**Exercise goal**
Show each line of the records below that contains the word "categories", reproducing every such line in full.

[[ Records shown, beginning ]]

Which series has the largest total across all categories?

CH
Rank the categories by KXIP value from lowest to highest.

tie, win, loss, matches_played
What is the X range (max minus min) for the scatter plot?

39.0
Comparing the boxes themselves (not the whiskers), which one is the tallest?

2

[[ Records shown, end ]]
[[ Records shown, beginning ]]

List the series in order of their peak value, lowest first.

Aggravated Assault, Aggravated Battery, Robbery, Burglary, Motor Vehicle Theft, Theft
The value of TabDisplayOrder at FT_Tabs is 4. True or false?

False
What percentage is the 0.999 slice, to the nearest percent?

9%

[[ Records shown, end ]]

**Your response**
Which series has the largest total across all categories?
Rank the categories by KXIP value from lowest to highest.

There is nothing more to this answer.